Cláudio Regina:Eu me formei no ano de 57 no Largo de São Francisco. Fiz um curso de graduação em Harvard, nos Estados Unidos. Voltei pra cá e montei meu escritório de (Direito) Internacional. Depois, por solicitação do meu sogro, comecei, aos poucos, a me envolver na CAIO. Não sou originariamente um industrial nunca me considerei um industrial. O meu setor é mais próximo à área comercial e administrativa.

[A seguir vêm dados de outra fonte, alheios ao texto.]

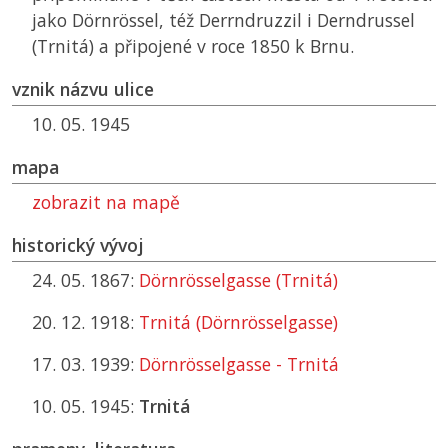
jako Dörnrössel, též Derrndruzzil i Derndrussel
(Trnitá) a připojené v roce 1850 k Brnu.
vznik názvu ulice
10. 05. 1945
mapa
zobrazit na mapě
historický vývoj
24. 05. 1867:
Dörnrösselgasse (Trnitá)
20. 12. 1918:
Trnitá (Dörnrösselgasse)
17. 03. 1939:
Dörnrösselgasse - Trnitá
10. 05. 1945:
Trnitá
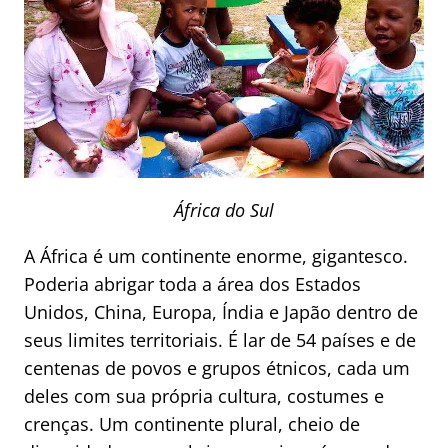
África do Sul
A África é um continente enorme, gigantesco.
Poderia abrigar toda a área dos Estados
Unidos, China, Europa, Índia e Japão dentro de
seus limites territoriais. É lar de 54 países e de
centenas de povos e grupos étnicos, cada um
deles com sua própria cultura, costumes e
crenças. Um continente plural, cheio de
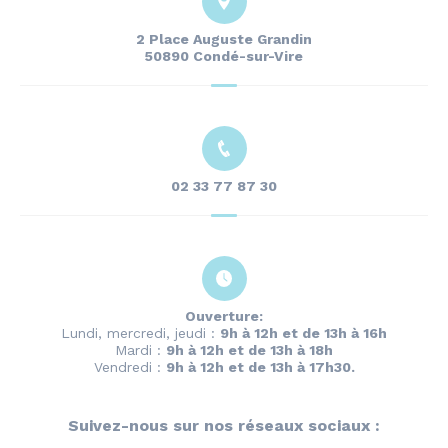
2 Place Auguste Grandin
50890 Condé-sur-Vire
02 33 77 87 30
Ouverture:
Lundi, mercredi, jeudi :
9h à 12h et de 13h à 16h
Mardi :
9h à 12h et de 13h à 18h
Vendredi :
9h à 12h et de 13h à 17h30.
Suivez-nous sur nos réseaux sociaux :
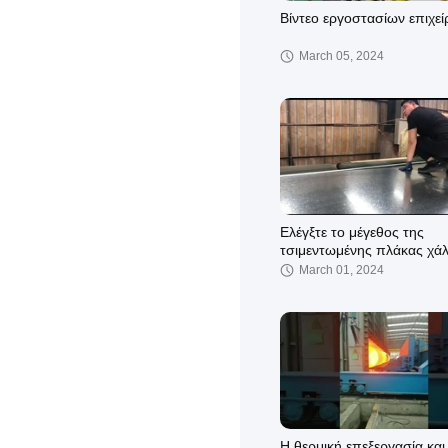
Βίντεο εργοστασίων επιχε
March 05, 2024
Ελέγξτε το μέγεθος της
τσιμεντωμένης πλάκας χά
March 01, 2024
Η θερμική επεξεργασία και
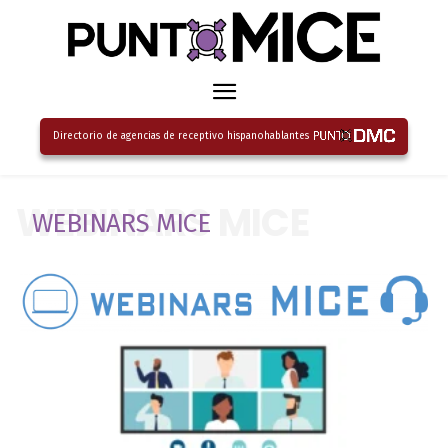
Directorio de agencias de receptivo hispanohablantes
WEBINARS MICE
WEBINARS MICE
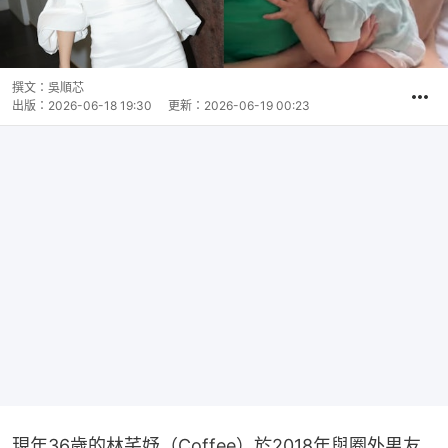
撰文：
吳順芯
出版：
2026-06-18 19:30
更新：
2026-06-19 00:23
現年36歲的林芊妤（Coffee）於2018年與圈外男友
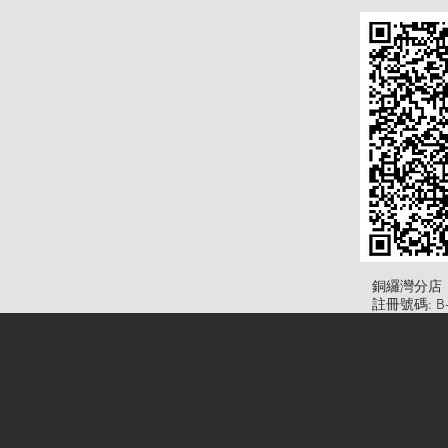
​銅纙灣分店
註冊號碼: B-B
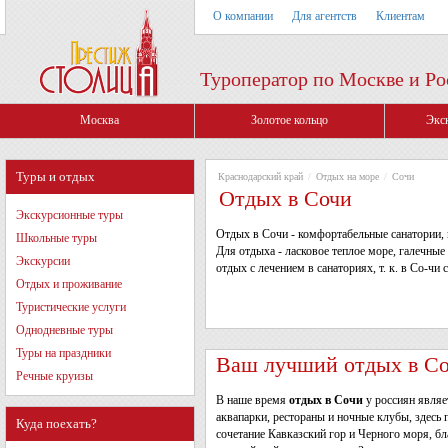
О компании
Для агентств
Клиентам
Туроператор по Москве и Ро
Москва
Золотое кольцо
Экс
Туры и отдых
Краснодарский край
/
Отдых на море
/
Сочи
Отдых в Сочи
Экскурсионные туры
Отдых в Сочи - комфортабельные санатории, 
Школьные туры
Для отдыха - ласковое теплое море, галечные
Экскурсии
отдых с лечением в санаториях, т. к. в Со-ч
Отдых и проживание
Туристические услуги
Однодневные туры
Туры на праздники
Ваш лучший отдых в С
Речные круизы
В наше время
отдых в Сочи
у россиян являе
аквапарки, рестораны и ночные клубы, здесь 
Куда поехать?
сочетание Кавказский гор и Черного моря, б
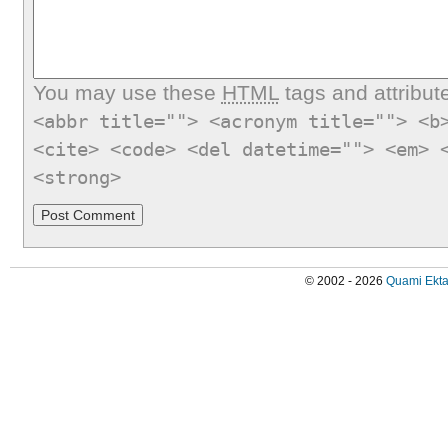
You may use these
HTML
tags and attribut
<abbr title=""> <acronym title=""> <b
<cite> <code> <del datetime=""> <em> 
<strong>
© 2002 - 2026
Quami Ekta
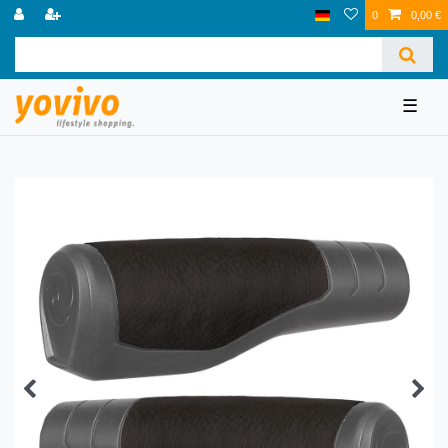
0
0,00 €
☰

Sempre me ajudou muito o fato de o advogado ter mais facilidade de relacionamento e, naturalmente, um espírito de justiça. Isso me ajudou muito na formação do relacionamento que eu tenho com as empresas do país todo. E nas associações. Quem me conhece sabe que eu exerci cargos de grande importância, principalmente na área de ônibus – fui fundador da Abrave, da Rodonal, e fui presidente da Fabus durante vários anos. Sempre lutei por justiça para os empresários, tanto no rodoviário quanto do urbano, porque sempre entendi que eles são pessoas que nunca tiveram o respeito das autoridades. A luta desses empresários foi sempre muito grande dentro do nosso setor. São, em geral, pessoas mais humildes … Já hoje os filhos começam a acompanhar, mas em geral eram pessoas que começaram praticamente do nada. Eles podem responder bem como a CAIO e eles nasceram e cresceram juntos. De tal forma que esse espírito de justiça me ajuda muito, inclusive agora, porque eu acho que, se existe uma justiça, deve ser dado aos empresários o respeito que eles merecem, como deve ser dado à CAIO o respeito que ela merece pelo tempo que pôde colaborar mais diretamente com os empresários.

Transporte Moderno e TechniBus: E os colaboradores internos da CAIO, como o senhor sente que eles estão reagindo?

Cláudio Regina: Toda firma tem um grupo de funcionários que a gente diz que veste a camisa. Nos últimos anos, por causa da própria profissionalização, eu acho que houve um pouco de inchaço na Companhia, que nós estamos procurando agora recuperar. Tenho a certeza absoluta de que nós só conseguiremos a nossa recuperação através desse grupo que no passado nos acompanhou e que nos ajudará na recuperação. São poucas pessoas que vivem realmente a CAIO no dia a dia e elas vão nos ajudar muito na recuperação.